All that said, I don’t think that most people have as rigid a concept of how time works as they might think. Witness the following.
A few hours ago I received a phone call from next year. I don’t mean that I got a message from the Bosses about what was going to happen next year. I mean that my cell phone rang and the call was from 2007, while I am still in 2006. At first glance that sounds awfully crazy. But some of you may have already figured out what I am talking about.
Regular readers of BarkingShaman might remember that my partner Summerwind is in New Zealand for three weeks (now closer to two). He called me a few hours ago to wish me a happy new year. Where I am it is the afternoon of December 31st 2006. Where he is it is midday on January 1st 2007. Hence I was talking to someone from 2007 while I was still in 2006. Surely that makes perfect sense, a rigid concept of time should allow that, right?

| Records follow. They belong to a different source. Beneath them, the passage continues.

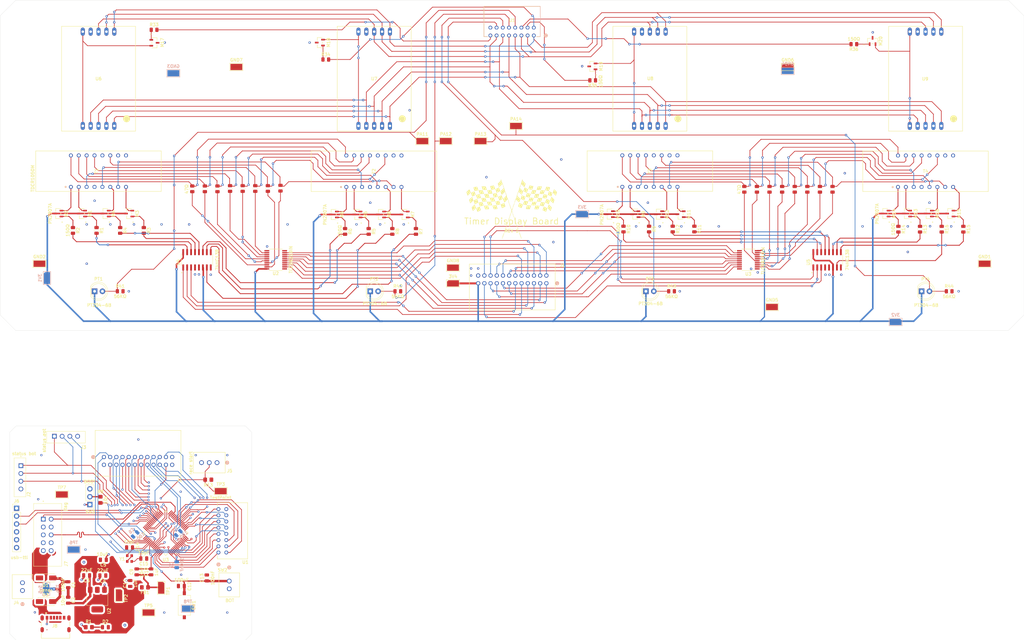
<source format=kicad_pcb>
(kicad_pcb
	(version 20240108)
	(generator "pcbnew")
	(generator_version "8.0")
	(general
		(thickness 1.6)
		(legacy_teardrops no)
	)
	(paper "A3")
	(layers
		(0 "F.Cu" signal)
		(31 "B.Cu" signal)
		(32 "B.Adhes" user "B.Adhesive")
		(33 "F.Adhes" user "F.Adhesive")
		(34 "B.Paste" user)
		(35 "F.Paste" user)
		(36 "B.SilkS" user "B.Silkscreen")
		(37 "F.SilkS" user "F.Silkscreen")
		(38 "B.Mask" user)
		(39 "F.Mask" user)
		(40 "Dwgs.User" user "User.Drawings")
		(41 "Cmts.User" user "User.Comments")
		(42 "Eco1.User" user "User.Eco1")
		(43 "Eco2.User" user "User.Eco2")
		(44 "Edge.Cuts" user)
		(45 "Margin" user)
		(46 "B.CrtYd" user "B.Courtyard")
		(47 "F.CrtYd" user "F.Courtyard")
		(48 "B.Fab" user)
		(49 "F.Fab" user)
		(50 "User.1" user)
		(51 "User.2" user)
		(52 "User.3" user)
		(53 "User.4" user)
		(54 "User.5" user)
		(55 "User.6" user)
		(56 "User.7" user)
		(57 "User.8" user)
		(58 "User.9" user)
	)
	(setup
		(pad_to_mask_clearance 0)
		(allow_soldermask_bridges_in_footprints no)
		(pcbplotparams
			(layerselection 0x00010fc_ffffffff)
			(plot_on_all_layers_selection 0x0000000_00000000)
			(disableapertmacros no)
			(usegerberextensions no)
			(usegerberattributes yes)
			(usegerberadvancedattributes yes)
			(creategerberjobfile yes)
			(dashed_line_dash_ratio 12.000000)
			(dashed_line_gap_ratio 3.000000)
			(svgprecision 4)
			(plotframeref no)
			(viasonmask no)
			(mode 1)
			(useauxorigin no)
			(hpglpennumber 1)
			(hpglpenspeed 20)
			(hpglpendiameter 15.000000)
			(pdf_front_fp_property_popups yes)
			(pdf_back_fp_property_popups yes)
			(dxfpolygonmode yes)
			(dxfimperialunits yes)
			(dxfusepcbnewfont yes)
			(psnegative no)
			(psa4output no)
			(plotreference yes)
			(plotvalue yes)
			(plotfptext yes)
			(plotinvisibletext no)
			(sketchpadsonfab no)
			(subtractmaskfromsilk no)
			(outputformat 1)
			(mirror no)
			(drillshape 0)
			(scaleselection 1)
			(outputdirectory "../gbr/")
		)
	)
	(net 0 "")
	(footprint "Resistor_SMD:R_0805_2012Metric" (layer "F.Cu") (at 111.6076 94.9255 90))
	(footprint "TestPoint:TestPoint_Keystone_5019_Minature" (layer "F.Cu") (at 181.169451 79.622658))
	(footprint "SN74HC138DR-MUX:SOIC127P600X175-16N" (layer "F.Cu") (at 100.9396 117.936 90))
	(footprint "16pos 2mm:S16B-PHDSSLFSN_JST" (layer "F.Cu") (at 209.556486 45.546 180))
	(footprint "Resistor_SMD:R_0805_2012Metric" (layer "F.Cu") (at 119.7356 94.9255 90))
	(footprint "Resistor_SMD:R_0805_2012Metric" (layer "F.Cu") (at 87.099189 43.711818))
	(footprint "TestPoint:TestPoint_Keystone_5019_Minature" (layer "F.Cu") (at 108.6 192.6))
	(footprint "Resistor_SMD:R_0805_2012Metric_Pad1.20x1.40mm_HandSolder" (layer "F.Cu") (at 84.15 223.65 180))
	(footprint "TestPoint:TestPoint_Keystone_5019_Minature" (layer "F.Cu") (at 85.305 231.78))
	(footprint "MountingHole:MountingHole_4.3mm_M4_DIN965" (layer "F.Cu") (at 45.173 236.098))
	(footprint "Resistor_SMD:R_0805_2012Metric" (layer "F.Cu") (at 289.639307 95.1795 90))
	(footprint "PMBT2907A_235:TO-236AB_SOT23_NEX" (layer "F.Cu") (at 152.654 103.315801 90))
	(footprint "Resistor_SMD:R_0805_2012Metric" (layer "F.Cu") (at 348.0816 108.0535 -90))
	(footprint "TestPoint:TestPoint_Keystone_5019_Minature" (layer "F.Cu") (at 173.607901 79.627644))
	(footprint "Resistor_SMD:R_0805_2012Metric" (layer "F.Cu") (at 312.7756 48.34 180))
	(footprint "Capacitor_SMD:C_0805_2012Metric" (layer "F.Cu") (at 70.573 219.842 180))
	(footprint "SN74HC138DR-MUX:SOIC127P600X175-16N" (layer "F.Cu") (at 304.1396 117.936 90))
	(footprint "MountingHole:MountingHole_4.3mm_M4_DIN965" (layer "F.Cu") (at 114.007 236.098))
	(footprint "TestPoint:TestPoint_Keystone_5019_Minature" (layer "F.Cu") (at 75.8 226.2 -90))
	(footprint "crystal smd:OSC_ECS-2520S25-250-FN-TR" (layer "F.Cu") (at 79.175001 214.356 -90))
	(footprint "LED_THT:LED_D5.0mm" (layer "F.Cu") (at 334.6146 128.096))
	(footprint "MountingHole:MountingHole_4.3mm_M4" (layer "F.Cu") (at 47.2186 43.942))
	(footprint "Resistor_SMD:R_0805_2012Metric" (layer "F.Cu") (at 115.6716 94.9255 90))
	(footprint "Resistor_SMD:R_0805_2012Metric" (layer "F.Cu") (at 163.9316 108.7685 -90))
	(footprint "PMBT2907A_235:TO-236AB_SOT23_NEX" (layer "F.Cu") (at 71.4502 103.015999 90))
	(footprint "Resistor_SMD:R_0805_2012Metric" (layer "F.Cu") (at 343.5096 128.096))
	(footprint "TestPoint:TestPoint_Keystone_5019_Minature" (layer "F.Cu") (at 192.3796 79.622658))
	(footprint "Capacitor_SMD:C_0805_2012Metric" (layer "F.Cu") (at 65.349998 219.8 180))
	(footprint "PMBT2907A_235:TO-236AB_SOT23_NEX" (layer "F.Cu") (at 167.894 103.315801 90))
	(footprint "Resistor_SMD:R_0805_2012Metric" (layer "F.Cu") (at 301.831307 95.1795 90))
	(footprint "TDCR1050M-4-7-seg-display:TDCG1060M_VIS" (layer "F.Cu") (at 149.098 94.441 90))
	(footprint "PMBT2907A_235:TO-236AB_SOT23_NEX" (layer "F.Cu") (at 329.9206 103.011001 90))
	(footprint "zener_diode_5v1:DIOM5226X240N" (layer "F.Cu") (at 52.285 228.224 180))
	(footprint "PMBT2907A_235:TO-236AB_SOT23_NEX"
		(layer "F.Cu")
		(uuid "375d9d3f-1d01-4cf2-a049-e6302fd2af66")
		(at 87.2236 47.897999 -90)
		(tags "PMBT2907A_235 ")
		(property "Reference" "M17"
			(at -0.065999 -2.54 90)
			(unlocked yes)
			(layer "F.SilkS")
			(uuid "cf3db45c-ae4a-43c1-bd40-61e5e04c3d82")
			(effects
				(font
					(size 1 1)
					(thickness 0.2)
				)
			)
		)
		(property "Value" "N-MOSFET"
			(at 0 0 -90)
			(unlocked yes)
			(layer "F.Fab")
			(uuid "d1b0a9ff-0947-436c-a5fc-851dcf1a658e")
			(effects
				(font
					(size 1 1)
					(thickness 0.2)
				)
			)
		)
		(property "Footprint" "TO-236AB_SOT23_NEX"
			(at 0 0 -90)
			(layer "F.Fab")
			(hide yes)
			(uuid "90b57340-f12b-4e5f-844d-f74fd4ae92e8")
			(effects
				(font
					(size 1.27 1.27)
					(thickness 0.15)
				)
			)
		)
		(property "Datasheet" "PMBT2907A_235"
			(at 0 0 -90)
			(layer "F.Fab")
			(hide yes)
			(uuid "c71620d1-6137-41a7-b6d6-fe6fe5d7ee7b")
			(effects
				(font
					(size 1.27 1.27)
					(thickness 0.15)
				)
			)
		)
		(property "Description" "General Purpose PNP Transistors"
			(at 0 0 -90)
			(layer "F.Fab")
			(hide yes)
			(uuid "67dd8076-908f-4386-bad2-662229d98ec1")
			(effects
				(font
					(size 1.27 1.27)
					(thickness 0.15)
				)
			)
		)
		(attr smd)
		(fp_line
			(start -0.350561 0.8255)
			(end 0.350561 0.8255)
			(stroke
				(width 0.1524)
				(type solid)
			)
			(layer "F.SilkS")
			(uuid "030e46b4-7c85-4048-a44f-672579b8cc71")
		)
		(fp_
... [1221102 chars truncated]
</source>
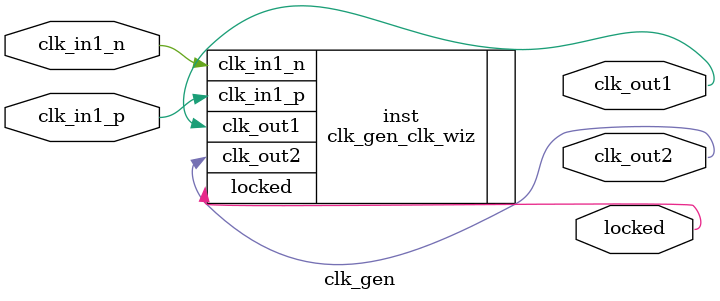
<source format=v>


`timescale 1ps/1ps

(* CORE_GENERATION_INFO = "clk_gen,clk_wiz_v6_0_4_0_0,{component_name=clk_gen,use_phase_alignment=true,use_min_o_jitter=true,use_max_i_jitter=false,use_dyn_phase_shift=false,use_inclk_switchover=false,use_dyn_reconfig=false,enable_axi=0,feedback_source=FDBK_AUTO,PRIMITIVE=PLL,num_out_clk=2,clkin1_period=5.000,clkin2_period=10.000,use_power_down=false,use_reset=false,use_locked=true,use_inclk_stopped=false,feedback_type=SINGLE,CLOCK_MGR_TYPE=NA,manual_override=false}" *)

module clk_gen 
 (
  // Clock out ports
  output        clk_out1,
  output        clk_out2,
  // Status and control signals
  output        locked,
 // Clock in ports
  input         clk_in1_p,
  input         clk_in1_n
 );

  clk_gen_clk_wiz inst
  (
  // Clock out ports  
  .clk_out1(clk_out1),
  .clk_out2(clk_out2),
  // Status and control signals               
  .locked(locked),
 // Clock in ports
  .clk_in1_p(clk_in1_p),
  .clk_in1_n(clk_in1_n)
  );

endmodule

</source>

However, the more you try to parse it out, the less sense it starts to make, not more. Summer and I exist on the same point of the time stream, what we think of as “now.” But a concept of time that allows “now” to be many different times doesn’t make a whole lot of sense. How can now be 5:50pm on the 31st here AND be 11:50am tomorrow (from my perspective)? We accept that that is the reality, but do we try to understand it? I don’t think most people are very comfortable trying to do so. If something in the world happens, such as an election. The people in New Zealand don’t get the results before we do, even though they live in “the future.” Rather it just happens on a different day.
Look at it this way. If the terrorist attacks of 9/11 had included simultaneous strikes in multiple parts of the world, some countries would mourn the tragedy of 9/11, while others would mourn the tragedy of 9/12, even though the attacks would have happened at the same “time.”
We manage to maintain in our minds two separate ideas of time and how it works. One concept is built around the idea of a universal “now.” That is the place on the stream of time which lies between the past and the future, and is occupied by our reality. The other concept is built around clocks and the relatively arbitrary baseline of Zulu (GMT/UTC). This other concept of time, which bases our idea of “now” in relation to Zulu time is what allows for the idea of it being different times in different parts of the world (24 parts actually). Although the two ideas should be incompatible, we maintain both in our minds and function just fine using one or the other when convenient.
Every now and then though, the two collide. My conversation with Summer was a good instance. It was simultaneously the 31st and the 1st. Yet obviously we were communicating in real time, or as close as transmission lag would allow.
I could go on further about this subject, but I don’t know if I could achieve any greater clarity in doing so than I have already done (or failed to do, you decide). The possibilities that this conflict raises are profound. If we really can maintain two disparate time concepts in our minds, surely we can maintain more than two. My experiences with Var have showed me that the possibilities are truly endless when one ventures into the realm of time. Interestingly, a dictionary search (as I just discovered) of the word “var” notes that it is the root word for words describing multiples, such as “various” or “variable” or “variation.”
As spirit workers and/or magicians, I believe, and so does the rest of Clan Tashlin, that we have an obligation to try to examine our spiritual or spirit driven insights with regards to how they interact with the modern world around us. As spirit workers, we sometimes get glimpses “behind the curtain” at the way the machinery of our existence works. In the last few years I have heard about several theories of experimental math or physics that describe many of the same concepts of time and the fabric of reality that Var has tried to explain to us.
I don’t think I’ll ever truly understand how times works. At the very least not while I am shackled to this meat-puppet and meat-brain perspective of corporeal existence. But that doesn’t mean that I can’t be awed by the fact that it does in fact seem to work, or at least our brains trick us into thinking that it does.